Su extensión, la diversidad de sus súbditos, y la
política de imperialismo matrimonial de la dinastía, su uso
sistemático de la endogamia, bien podían explicar su caída. Por
ello, ni la conquista de Inglaterra ni la eliminación de la
revuelta holandesa, habrían conseguido mejorar el fondo genético
de los Habsburgo. Pero este libro revelador muestra cómo los
imperios pueden caer por causas menos previsibles. Cuando Felipe
II construye el Escorial para conmemorar su victoria sobre los
franceses gasta en ello siete millones de escudos, casi tanto como
la Armada española y más que el ingreso anual del Tesoro. ¿Y que
albergó allí? Nada menos que 7.422 reliquias de santos, que
incluían 12 cadáveres completos, 144 cabezas enteras y 306
extremidades íntegras de varios santos. Pero la historia no sólo
cambia por estos fémures y estas calaveras. El viento bien puede
contribuir al derrumbe. Así fue con la armada invencible -130
barcos, 25.000 hombres-, pero no en el caso de Guillermo III de
Orange, quien desde Holanda enrumbó 500 naves y 40.000 hombres
también contra Inglaterra. "El viento protestante" lo
favoreció en sus designios. Pero este libro erudito, y exhaustivo
en su bibliografía, no es sólo, como vemos por estos ejemplos, un
libro sugestivo y deleitable. Es también un libro de una
actualidad pasmosa. Su capítulo VI, sobre las "Leyes de la guerra
a comienzos de la era moderna en Europa" nos concierne de modo
directo.
?"La atrocidad no compensa". El uso selectivo de la
brutalidad, trátese del Duque de Alba en los Países bajos,
Oliverio Cromwell en Irlanda o Karadzic en Bosnia llevó al éxito a
corto plazo, pero a largo plazo fue un desastre. La historia
todavía tiene algo que decirnos.
Un jesuita en China
Hacia 1601 había en China 17 sacerdotes jesuitas y las
conversiones al cristianismo ascendían a 150 al año. Pero la
serena indiferencia de China hacia todo lo extranjero hace aún más
conmovedora esta biografía única. La de un hombre que aceptaba
como norma entre seis y siete años para recibir respuesta a una
carta enviada, sea a su familia en Italia, o a sus superiores en
Roma. Matteo Ricci al ejercitar la memoria mediante palacios
imaginarios que le permitían colocar en cada lugar del mismo temas
específicos, pudo así aprender los infinitos caracteres de la
escritura china, dominar el idioma y sorprender, desde mandarines
hasta gente común, con su compenetración con los usos y costumbres
de la China, en la época de la dinastía Ming. Hacía mucho tiempo
no leía un libro tan original sobre cómo culturas antagónicas y
remotas se fecundan a través de las imágenes. Y cómo las historias
bíblicas, en la adaptación que Ricci hacía de ellas al imaginario
chino, se vuelven poderoso instrumento persuasivo. Pero el libro
no es sólo sobre la China y este puñado de solitarios misioneros.

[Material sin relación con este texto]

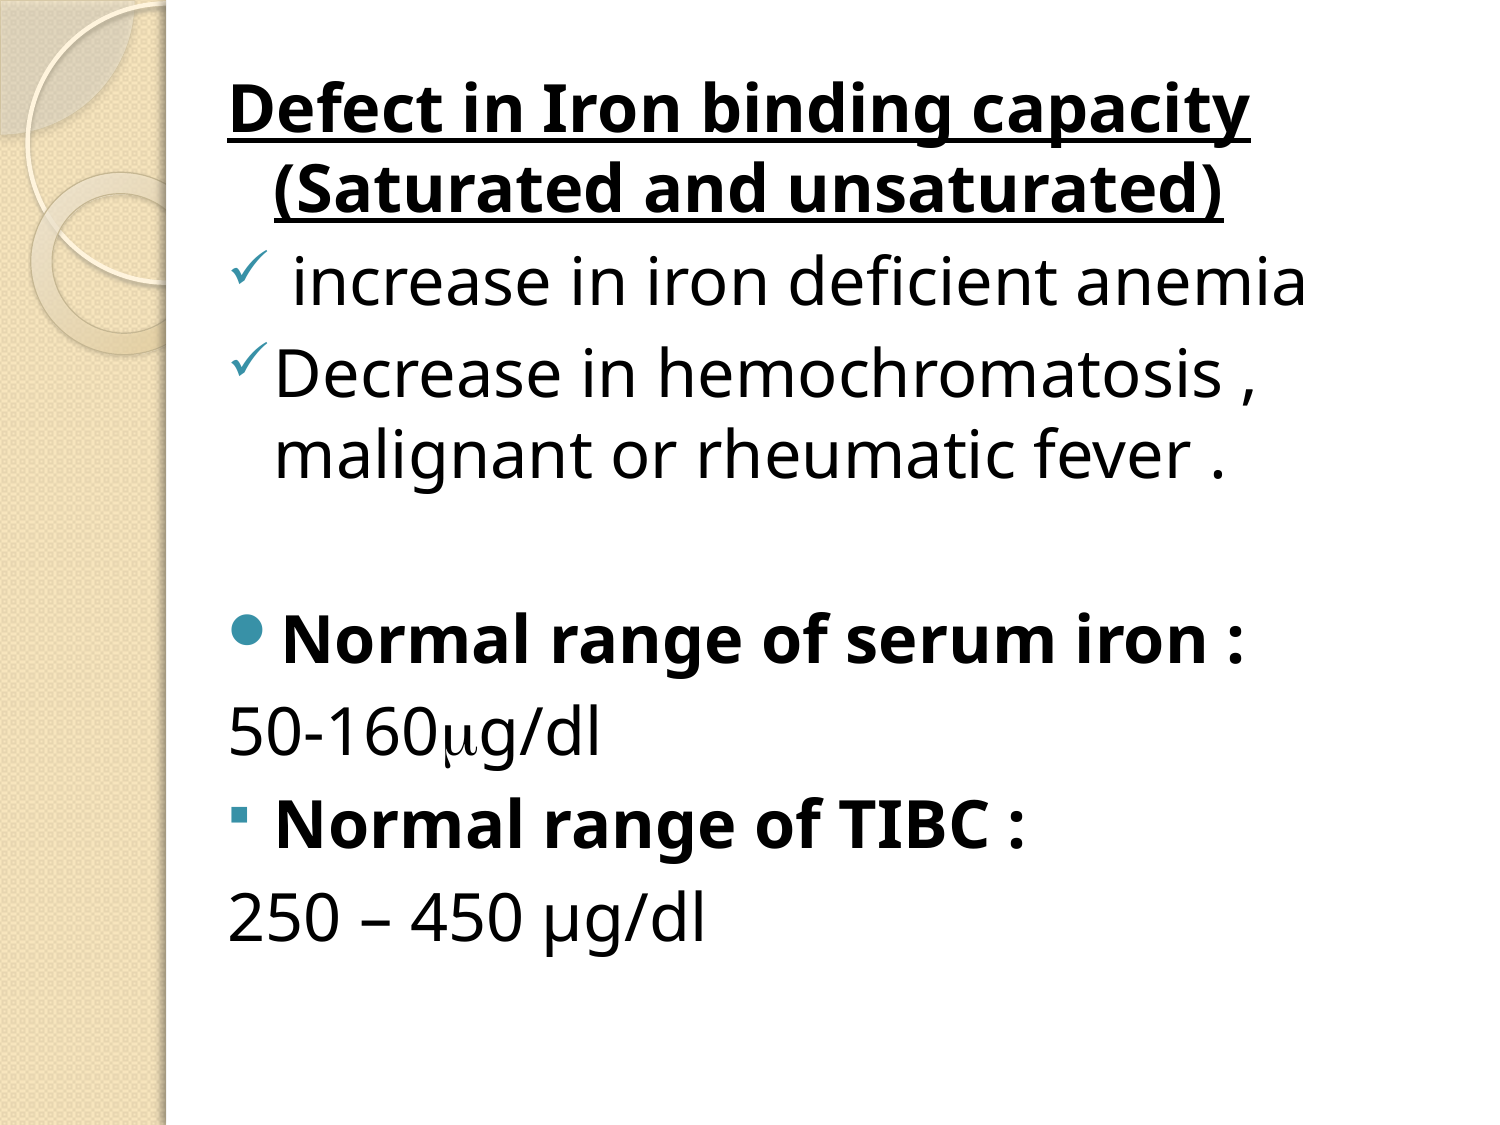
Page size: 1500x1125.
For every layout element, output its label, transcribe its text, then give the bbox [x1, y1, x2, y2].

list Defect in Iron binding capacity (Saturated and unsaturated) increase in iron deficient anemia Decrease in hemochromatosis , malignant or rheumatic fever . Normal range of serum iron : 50-160g/dl Normal range of TIBC : 250 – 450 µg/dl [199, 58, 1466, 1025]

Es también sobre la Europa que los formó, en la fe y en la
teología, en la Contrarreforma y en la política, en la
cotidianeidad de su vida familiar, y en esos valores que ahora,
solos en lo desconocido, deben confrontar con el budismo o el
confusionismo. Una lección sutil y elegante, de imprescindible
lectura, para entender, entonces como ahora, que el mundo no es
uno, sino que alberga diversos credos y razas. Memorias distintas
y convicciones opuestas. Pero que todas ellas pueden convivir en
el espacio mental del diálogo, aun sin saber a cabalidad las
lenguas que en tantos casos incomunican sin remedio. Con sus
prismas y sus libros ilustrados Matteo Ricci logra el milagro. Esa
historia remotísima también tiene algo que decirnos hoy día.